**Task brief**
Every record should be written out exactly, please.

•••

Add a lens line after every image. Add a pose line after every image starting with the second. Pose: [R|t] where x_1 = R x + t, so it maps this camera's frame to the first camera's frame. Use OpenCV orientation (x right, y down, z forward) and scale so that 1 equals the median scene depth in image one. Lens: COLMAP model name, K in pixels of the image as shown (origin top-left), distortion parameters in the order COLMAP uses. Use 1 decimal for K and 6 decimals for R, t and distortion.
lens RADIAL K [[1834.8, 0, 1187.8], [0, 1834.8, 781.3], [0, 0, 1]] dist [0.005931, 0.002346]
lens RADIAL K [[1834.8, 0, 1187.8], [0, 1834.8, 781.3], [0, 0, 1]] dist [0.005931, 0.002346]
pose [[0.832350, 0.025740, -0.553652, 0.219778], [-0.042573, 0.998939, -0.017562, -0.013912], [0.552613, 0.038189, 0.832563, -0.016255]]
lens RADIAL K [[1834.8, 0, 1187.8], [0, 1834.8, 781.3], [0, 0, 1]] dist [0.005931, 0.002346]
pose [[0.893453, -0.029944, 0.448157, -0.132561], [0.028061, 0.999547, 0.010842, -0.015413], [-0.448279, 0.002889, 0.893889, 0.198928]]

•••

**Response for this exercise**
Add a lens line after every image. Add a pose line after every image starting with the second. Pose: [R|t] where x_1 = R x + t, so it maps this camera's frame to the first camera's frame. Use OpenCV orientation (x right, y down, z forward) and scale so that 1 equals the median scene depth in image one. Lens: COLMAP model name, K in pixels of the image as shown (origin top-left), distortion parameters in the order COLMAP uses. Use 1 decimal for K and 6 decimals for R, t and distortion.
lens RADIAL K [[1834.8, 0, 1187.8], [0, 1834.8, 781.3], [0, 0, 1]] dist [0.005931, 0.002346]
lens RADIAL K [[1834.8, 0, 1187.8], [0, 1834.8, 781.3], [0, 0, 1]] dist [0.005931, 0.002346]
pose [[0.832350, 0.025740, -0.553652, 0.219778], [-0.042573, 0.998939, -0.017562, -0.013912], [0.552613, 0.038189, 0.832563, -0.016255]]
lens RADIAL K [[1834.8, 0, 1187.8], [0, 1834.8, 781.3], [0, 0, 1]] dist [0.005931, 0.002346]
pose [[0.893453, -0.029944, 0.448157, -0.132561], [0.028061, 0.999547, 0.010842, -0.015413], [-0.448279, 0.002889, 0.893889, 0.198928]]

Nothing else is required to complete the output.